Methods for growing cells in bioprocessing continually evolve. One way to grow cells is in a hydrogel, which is essentially a polymer mesh that holds water. “The challenge has been finding an appropriate hydrogel,” says Trivia Frazier, PhD, president, and CEO at Obatala Sciences in New Orleans. “We can characterize it as a home for the cells that allows them to grow in three dimensions.”
During her postdoctoral work at the Pennington Biomedical Research Center in Baton Rouge, Frazier recalls: “We were just thinking of ways to provide cells with the same cues, the same environmental factors, and supply nutrients like they are inside the body, and do that in a way that supports cell growth and differentiation, plus functionality.” To accomplish that, Frazier decided to develop human-derived hydrogels from discarded medical waste. That idea, she says, “just sort of materialized, and developing hydrogels from recycled waste materials from medical procedures is a great approach to improving the environment.”

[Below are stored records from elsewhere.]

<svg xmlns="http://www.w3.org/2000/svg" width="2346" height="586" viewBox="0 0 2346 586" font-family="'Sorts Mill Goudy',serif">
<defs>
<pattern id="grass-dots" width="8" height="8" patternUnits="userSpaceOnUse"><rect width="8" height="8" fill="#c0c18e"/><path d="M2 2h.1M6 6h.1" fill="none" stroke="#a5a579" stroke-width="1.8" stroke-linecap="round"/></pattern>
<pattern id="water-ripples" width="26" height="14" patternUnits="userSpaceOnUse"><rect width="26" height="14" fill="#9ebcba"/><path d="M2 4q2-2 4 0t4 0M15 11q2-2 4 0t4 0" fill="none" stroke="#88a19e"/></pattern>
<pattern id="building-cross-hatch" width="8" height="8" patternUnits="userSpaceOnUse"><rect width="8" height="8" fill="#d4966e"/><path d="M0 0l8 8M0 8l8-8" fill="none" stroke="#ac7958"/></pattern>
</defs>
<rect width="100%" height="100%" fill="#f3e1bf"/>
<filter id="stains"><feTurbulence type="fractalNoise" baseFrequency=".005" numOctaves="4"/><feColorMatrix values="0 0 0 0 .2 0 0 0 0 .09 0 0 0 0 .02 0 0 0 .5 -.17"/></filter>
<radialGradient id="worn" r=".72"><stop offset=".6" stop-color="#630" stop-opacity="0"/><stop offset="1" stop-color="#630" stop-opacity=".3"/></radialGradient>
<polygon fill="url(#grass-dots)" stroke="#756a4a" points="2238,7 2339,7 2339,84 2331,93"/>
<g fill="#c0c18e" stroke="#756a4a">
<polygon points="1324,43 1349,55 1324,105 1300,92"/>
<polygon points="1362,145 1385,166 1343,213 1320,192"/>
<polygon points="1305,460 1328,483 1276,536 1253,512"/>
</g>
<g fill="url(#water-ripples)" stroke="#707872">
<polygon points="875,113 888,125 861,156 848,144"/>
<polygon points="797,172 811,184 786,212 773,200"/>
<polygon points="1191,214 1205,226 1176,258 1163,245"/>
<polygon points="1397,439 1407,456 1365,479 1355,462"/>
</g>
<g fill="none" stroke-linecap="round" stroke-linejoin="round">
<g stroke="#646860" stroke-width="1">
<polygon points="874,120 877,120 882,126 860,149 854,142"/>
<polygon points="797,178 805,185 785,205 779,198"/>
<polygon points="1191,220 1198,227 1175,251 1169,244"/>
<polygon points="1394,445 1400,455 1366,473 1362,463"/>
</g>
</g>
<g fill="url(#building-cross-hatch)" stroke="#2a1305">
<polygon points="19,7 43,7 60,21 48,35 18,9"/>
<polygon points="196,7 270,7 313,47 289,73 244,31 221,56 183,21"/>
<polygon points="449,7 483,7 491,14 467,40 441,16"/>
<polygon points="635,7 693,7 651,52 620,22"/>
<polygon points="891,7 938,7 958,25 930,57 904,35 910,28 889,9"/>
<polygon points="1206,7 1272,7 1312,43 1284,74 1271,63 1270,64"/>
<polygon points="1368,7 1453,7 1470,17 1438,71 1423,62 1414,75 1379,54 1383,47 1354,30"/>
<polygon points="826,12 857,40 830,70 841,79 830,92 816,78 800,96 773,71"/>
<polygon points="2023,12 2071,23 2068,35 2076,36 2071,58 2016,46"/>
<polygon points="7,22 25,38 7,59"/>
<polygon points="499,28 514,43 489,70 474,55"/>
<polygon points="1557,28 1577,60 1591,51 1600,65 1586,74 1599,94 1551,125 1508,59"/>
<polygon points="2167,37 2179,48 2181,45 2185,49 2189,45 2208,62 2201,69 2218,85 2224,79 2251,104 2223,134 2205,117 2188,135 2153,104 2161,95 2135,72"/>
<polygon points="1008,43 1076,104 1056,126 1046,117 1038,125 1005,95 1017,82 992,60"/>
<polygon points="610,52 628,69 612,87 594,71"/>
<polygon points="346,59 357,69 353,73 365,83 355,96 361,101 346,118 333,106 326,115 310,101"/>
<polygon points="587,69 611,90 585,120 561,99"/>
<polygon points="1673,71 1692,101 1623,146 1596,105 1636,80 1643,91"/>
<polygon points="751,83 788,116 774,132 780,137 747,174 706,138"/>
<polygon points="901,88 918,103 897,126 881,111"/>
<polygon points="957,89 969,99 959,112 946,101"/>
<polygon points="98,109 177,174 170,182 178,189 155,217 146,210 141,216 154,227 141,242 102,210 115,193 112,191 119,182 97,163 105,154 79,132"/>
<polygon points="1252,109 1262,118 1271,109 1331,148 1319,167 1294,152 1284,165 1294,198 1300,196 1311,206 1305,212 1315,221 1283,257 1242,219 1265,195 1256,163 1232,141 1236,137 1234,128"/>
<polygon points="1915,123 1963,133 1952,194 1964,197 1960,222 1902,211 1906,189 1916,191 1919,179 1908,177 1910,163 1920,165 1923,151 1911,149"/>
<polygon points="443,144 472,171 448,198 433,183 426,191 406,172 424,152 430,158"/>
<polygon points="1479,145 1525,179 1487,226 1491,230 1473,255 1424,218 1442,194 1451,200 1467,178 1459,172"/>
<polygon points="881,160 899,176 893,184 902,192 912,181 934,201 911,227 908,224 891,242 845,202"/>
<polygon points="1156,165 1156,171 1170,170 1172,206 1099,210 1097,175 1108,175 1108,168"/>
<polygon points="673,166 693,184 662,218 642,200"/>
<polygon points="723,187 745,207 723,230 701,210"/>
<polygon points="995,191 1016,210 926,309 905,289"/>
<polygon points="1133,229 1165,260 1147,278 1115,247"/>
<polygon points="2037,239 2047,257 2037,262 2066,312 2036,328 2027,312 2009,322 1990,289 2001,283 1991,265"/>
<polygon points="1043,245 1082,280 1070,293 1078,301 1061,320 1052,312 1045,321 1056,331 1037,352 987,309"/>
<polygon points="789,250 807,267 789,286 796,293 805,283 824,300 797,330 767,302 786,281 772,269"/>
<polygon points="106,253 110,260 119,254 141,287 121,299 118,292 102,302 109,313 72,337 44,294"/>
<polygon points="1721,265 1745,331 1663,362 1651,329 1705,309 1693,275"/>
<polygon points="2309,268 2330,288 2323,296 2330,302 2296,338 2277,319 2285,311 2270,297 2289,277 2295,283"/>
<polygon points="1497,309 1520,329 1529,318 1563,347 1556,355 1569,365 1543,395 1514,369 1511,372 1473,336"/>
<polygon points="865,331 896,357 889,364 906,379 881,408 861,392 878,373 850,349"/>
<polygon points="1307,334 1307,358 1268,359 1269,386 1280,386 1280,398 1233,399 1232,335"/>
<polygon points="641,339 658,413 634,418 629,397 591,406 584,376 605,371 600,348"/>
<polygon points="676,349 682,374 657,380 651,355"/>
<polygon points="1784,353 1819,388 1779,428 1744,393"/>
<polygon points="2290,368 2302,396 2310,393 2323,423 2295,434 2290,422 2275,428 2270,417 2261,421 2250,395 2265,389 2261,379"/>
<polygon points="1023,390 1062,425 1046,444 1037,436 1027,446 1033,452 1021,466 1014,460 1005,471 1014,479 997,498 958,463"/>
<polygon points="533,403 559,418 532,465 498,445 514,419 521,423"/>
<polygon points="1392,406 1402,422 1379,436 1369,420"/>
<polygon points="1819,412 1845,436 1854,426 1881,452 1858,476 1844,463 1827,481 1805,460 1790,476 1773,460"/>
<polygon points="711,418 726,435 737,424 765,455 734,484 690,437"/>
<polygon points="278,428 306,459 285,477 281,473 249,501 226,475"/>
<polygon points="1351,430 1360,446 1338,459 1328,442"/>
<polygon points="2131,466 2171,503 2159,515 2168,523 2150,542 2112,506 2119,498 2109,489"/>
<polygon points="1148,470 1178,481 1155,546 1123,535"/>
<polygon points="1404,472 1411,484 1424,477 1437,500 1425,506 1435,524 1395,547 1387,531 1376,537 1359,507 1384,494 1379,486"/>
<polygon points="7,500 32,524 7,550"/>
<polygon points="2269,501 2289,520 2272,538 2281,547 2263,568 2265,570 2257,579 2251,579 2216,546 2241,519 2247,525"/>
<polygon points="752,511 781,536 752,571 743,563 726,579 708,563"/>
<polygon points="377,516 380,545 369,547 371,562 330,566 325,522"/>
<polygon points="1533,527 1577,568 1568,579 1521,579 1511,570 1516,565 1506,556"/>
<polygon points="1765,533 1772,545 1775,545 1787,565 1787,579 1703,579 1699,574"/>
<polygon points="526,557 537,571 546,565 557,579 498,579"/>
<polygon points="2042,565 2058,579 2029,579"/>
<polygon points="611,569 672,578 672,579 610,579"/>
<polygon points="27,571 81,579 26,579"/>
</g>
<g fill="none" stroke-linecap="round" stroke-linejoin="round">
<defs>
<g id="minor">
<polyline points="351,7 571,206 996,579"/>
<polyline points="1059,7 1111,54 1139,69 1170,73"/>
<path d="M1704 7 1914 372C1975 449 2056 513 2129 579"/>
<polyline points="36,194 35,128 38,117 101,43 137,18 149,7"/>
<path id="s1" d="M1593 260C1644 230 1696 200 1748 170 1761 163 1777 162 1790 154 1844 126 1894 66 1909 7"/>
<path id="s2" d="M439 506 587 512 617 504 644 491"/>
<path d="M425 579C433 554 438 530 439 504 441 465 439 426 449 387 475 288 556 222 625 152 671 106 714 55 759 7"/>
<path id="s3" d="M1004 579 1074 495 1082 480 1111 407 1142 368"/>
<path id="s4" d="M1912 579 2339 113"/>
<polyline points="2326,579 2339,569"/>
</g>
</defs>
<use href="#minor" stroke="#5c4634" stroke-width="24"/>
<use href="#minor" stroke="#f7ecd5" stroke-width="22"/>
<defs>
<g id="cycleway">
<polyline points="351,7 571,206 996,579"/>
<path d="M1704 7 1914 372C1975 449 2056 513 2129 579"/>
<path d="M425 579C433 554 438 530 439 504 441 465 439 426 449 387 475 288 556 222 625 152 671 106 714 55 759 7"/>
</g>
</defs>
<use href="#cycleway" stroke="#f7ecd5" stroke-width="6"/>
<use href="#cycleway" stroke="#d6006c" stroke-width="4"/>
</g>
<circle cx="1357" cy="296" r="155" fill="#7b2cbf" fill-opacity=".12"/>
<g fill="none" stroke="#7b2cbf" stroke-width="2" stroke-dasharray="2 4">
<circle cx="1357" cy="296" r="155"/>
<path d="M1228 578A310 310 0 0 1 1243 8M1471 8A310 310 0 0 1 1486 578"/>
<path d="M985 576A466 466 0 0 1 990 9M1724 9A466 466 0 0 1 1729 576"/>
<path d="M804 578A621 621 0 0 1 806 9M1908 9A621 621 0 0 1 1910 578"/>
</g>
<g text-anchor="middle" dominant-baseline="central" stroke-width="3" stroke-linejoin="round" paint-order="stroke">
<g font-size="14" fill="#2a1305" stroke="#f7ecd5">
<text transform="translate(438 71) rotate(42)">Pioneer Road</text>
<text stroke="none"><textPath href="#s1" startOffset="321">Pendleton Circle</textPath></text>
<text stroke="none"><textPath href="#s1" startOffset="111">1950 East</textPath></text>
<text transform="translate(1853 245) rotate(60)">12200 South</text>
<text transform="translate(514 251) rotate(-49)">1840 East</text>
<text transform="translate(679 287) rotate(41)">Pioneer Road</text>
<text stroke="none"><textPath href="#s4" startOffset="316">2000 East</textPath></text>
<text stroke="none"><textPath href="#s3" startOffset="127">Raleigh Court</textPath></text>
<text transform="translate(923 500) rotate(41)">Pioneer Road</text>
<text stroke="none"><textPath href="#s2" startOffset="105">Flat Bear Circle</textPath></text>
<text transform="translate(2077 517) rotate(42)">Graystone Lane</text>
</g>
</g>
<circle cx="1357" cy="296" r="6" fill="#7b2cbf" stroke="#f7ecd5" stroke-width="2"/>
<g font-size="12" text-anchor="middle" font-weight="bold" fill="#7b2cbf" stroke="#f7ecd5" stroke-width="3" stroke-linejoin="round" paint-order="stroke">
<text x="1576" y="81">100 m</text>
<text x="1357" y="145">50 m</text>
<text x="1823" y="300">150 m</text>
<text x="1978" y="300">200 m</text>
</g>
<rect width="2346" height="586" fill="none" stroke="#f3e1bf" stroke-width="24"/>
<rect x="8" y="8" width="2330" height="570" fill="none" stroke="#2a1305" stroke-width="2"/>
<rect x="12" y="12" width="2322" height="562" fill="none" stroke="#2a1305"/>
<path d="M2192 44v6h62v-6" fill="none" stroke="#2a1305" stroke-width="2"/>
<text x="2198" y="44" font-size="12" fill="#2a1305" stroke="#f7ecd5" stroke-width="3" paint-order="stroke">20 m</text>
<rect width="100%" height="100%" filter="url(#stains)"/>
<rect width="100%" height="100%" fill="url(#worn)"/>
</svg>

The hydrogels from Obatala Sciences can be used to grow a range of cell types, including a variety of immune system cells. In a human-derived hydrogel, cells “get those signals that are similar to what they experience inside the body,” Frazier says. These hydrogels could be used in early development of therapies through large-scale manufacturing.
This approach to bioprocessing offers other benefits. “There is a need for us to get a better understanding of how patients of varying backgrounds respond to therapies, and our hydrogels became a way to do that,” Frazier says. As an example, she says that these hydrogels could be used in clinical trials as a patient-stratification mechanism.
So, a bioprocessor could use human-derived hydrogels to grow cells in a more natural environment. Plus, this approach could make bioprocessing a little greener and more able to address diversity. That’s quite a trio of benefits for a technology that just materialized, almost by accident.